Word for word, repeat the data that follows. Do not include the pictures.

* GIVEN ENTRIES *
+ + + + +
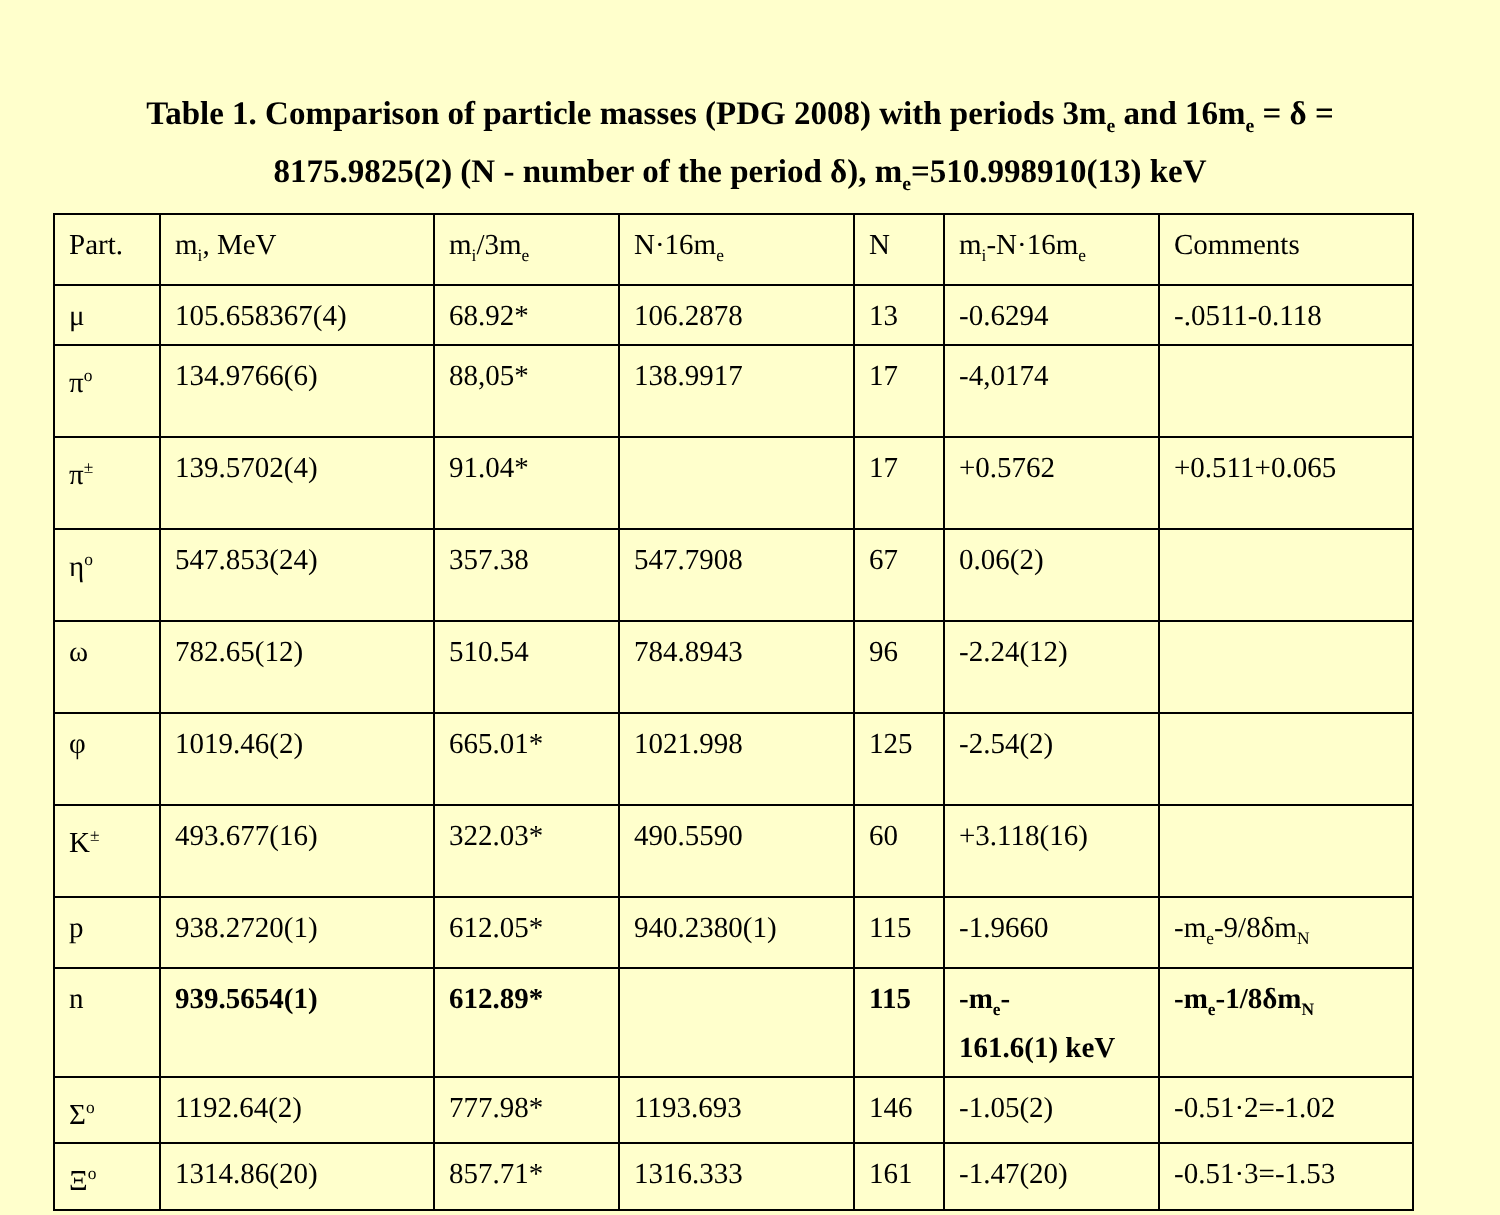Table 1. Comparison of particle masses (PDG 2008) with periods 3m<sub>e</sub> and 16m<sub>e</sub> = δ = 8175.9825(2) (N - number of the period δ), m<sub>e</sub>=510.998910(13) keV
| Part. | m<sub>i</sub>, MeV | m<sub>i</sub>/3m<sub>e</sub> | N·16m<sub>e</sub> | N | m<sub>i</sub>-N·16m<sub>e</sub> | Comments |
| μ | 105.658367(4) | 68.92* | 106.2878 | 13 | -0.6294 | -.0511-0.118 |
| π<sup>o</sup> | 134.9766(6) | 88,05* | 138.9917 | 17 | -4,0174 | |
| π<sup>±</sup> | 139.5702(4) | 91.04* | | 17 | +0.5762 | +0.511+0.065 |
| η<sup>o</sup> | 547.853(24) | 357.38 | 547.7908 | 67 | 0.06(2) | |
| ω | 782.65(12) | 510.54 | 784.8943 | 96 | -2.24(12) | |
| φ | 1019.46(2) | 665.01* | 1021.998 | 125 | -2.54(2) | |
| K<sup>±</sup> | 493.677(16) | 322.03* | 490.5590 | 60 | +3.118(16) | |
| p | 938.2720(1) | 612.05* | 940.2380(1) | 115 | -1.9660 | -m<sub>e</sub>-9/8δm<sub>N</sub> |
| n | 939.5654(1) | 612.89* | | 115 | -m<sub>e</sub>- 161.6(1) keV | -m<sub>e</sub>-1/8δm<sub>N</sub> |
| Σ<sup>o</sup> | 1192.64(2) | 777.98* | 1193.693 | 146 | -1.05(2) | -0.51·2=-1.02 |
| Ξ<sup>o</sup> | 1314.86(20) | 857.71* | 1316.333 | 161 | -1.47(20) | -0.51·3=-1.53 |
+ + + + +
* COMPLETED EXERCISE *
Table 1. Comparison of particle masses (PDG 2008) with periods 3m<sub>e</sub> and 16m<sub>e</sub> = δ = 8175.9825(2) (N - number of the period δ), m<sub>e</sub>=510.998910(13) keV
| Part. | m<sub>i</sub>, MeV | m<sub>i</sub>/3m<sub>e</sub> | N·16m<sub>e</sub> | N | m<sub>i</sub>-N·16m<sub>e</sub> | Comments |
| μ | 105.658367(4) | 68.92* | 106.2878 | 13 | -0.6294 | -.0511-0.118 |
| π<sup>o</sup> | 134.9766(6) | 88,05* | 138.9917 | 17 | -4,0174 | |
| π<sup>±</sup> | 139.5702(4) | 91.04* | | 17 | +0.5762 | +0.511+0.065 |
| η<sup>o</sup> | 547.853(24) | 357.38 | 547.7908 | 67 | 0.06(2) | |
| ω | 782.65(12) | 510.54 | 784.8943 | 96 | -2.24(12) | |
| φ | 1019.46(2) | 665.01* | 1021.998 | 125 | -2.54(2) | |
| K<sup>±</sup> | 493.677(16) | 322.03* | 490.5590 | 60 | +3.118(16) | |
| p | 938.2720(1) | 612.05* | 940.2380(1) | 115 | -1.9660 | -m<sub>e</sub>-9/8δm<sub>N</sub> |
| n | 939.5654(1) | 612.89* | | 115 | -m<sub>e</sub>- 161.6(1) keV | -m<sub>e</sub>-1/8δm<sub>N</sub> |
| Σ<sup>o</sup> | 1192.64(2) | 777.98* | 1193.693 | 146 | -1.05(2) | -0.51·2=-1.02 |
| Ξ<sup>o</sup> | 1314.86(20) | 857.71* | 1316.333 | 161 | -1.47(20) | -0.51·3=-1.53 |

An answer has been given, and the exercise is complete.